## Required work
Show each line below that contains the string "Paulo". Letter case counts.

Records in a dataset:
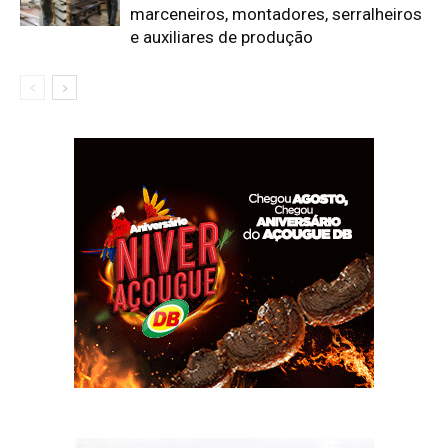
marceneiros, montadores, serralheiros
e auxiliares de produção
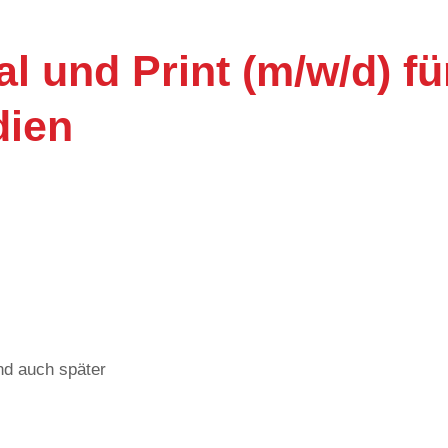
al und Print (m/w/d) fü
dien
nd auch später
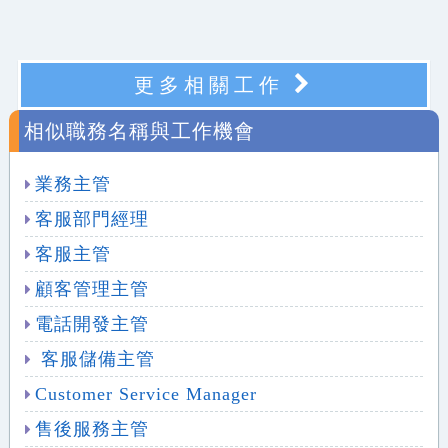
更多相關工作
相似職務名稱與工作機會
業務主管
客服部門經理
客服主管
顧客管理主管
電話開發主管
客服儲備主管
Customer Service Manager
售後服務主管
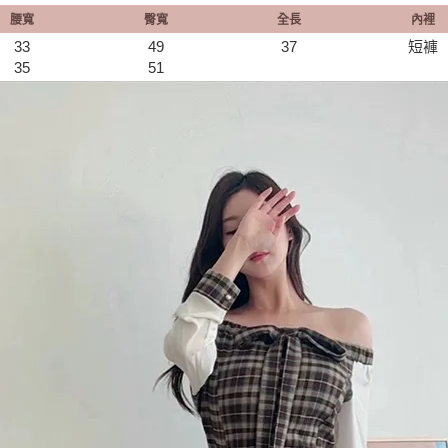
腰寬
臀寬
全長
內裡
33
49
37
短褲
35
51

==

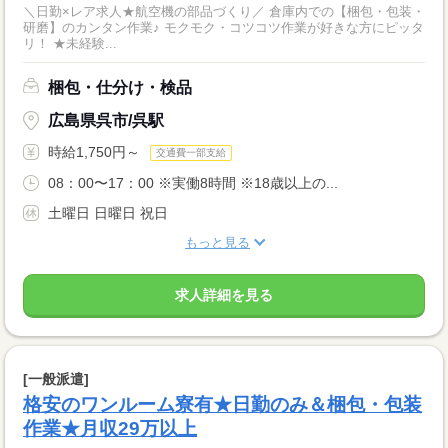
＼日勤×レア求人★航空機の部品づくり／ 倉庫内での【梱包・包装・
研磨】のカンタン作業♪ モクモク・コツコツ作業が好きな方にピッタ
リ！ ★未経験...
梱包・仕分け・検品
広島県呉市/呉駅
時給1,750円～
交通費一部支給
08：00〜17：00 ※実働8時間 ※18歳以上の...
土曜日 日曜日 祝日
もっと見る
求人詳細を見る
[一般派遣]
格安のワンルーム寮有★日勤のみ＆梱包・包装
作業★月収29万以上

* * *

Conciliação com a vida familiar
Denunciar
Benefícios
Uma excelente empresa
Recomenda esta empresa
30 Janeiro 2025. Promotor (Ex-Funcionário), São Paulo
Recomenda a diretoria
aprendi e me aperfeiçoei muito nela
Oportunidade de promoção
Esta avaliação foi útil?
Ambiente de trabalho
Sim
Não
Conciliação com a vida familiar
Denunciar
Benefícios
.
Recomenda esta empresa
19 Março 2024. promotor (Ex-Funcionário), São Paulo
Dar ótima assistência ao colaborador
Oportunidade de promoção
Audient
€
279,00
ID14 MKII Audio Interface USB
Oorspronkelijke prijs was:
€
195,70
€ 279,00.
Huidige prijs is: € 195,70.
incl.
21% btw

## Result below
30 Janeiro 2025. Promotor (Ex-Funcionário), São Paulo
19 Março 2024. promotor (Ex-Funcionário), São Paulo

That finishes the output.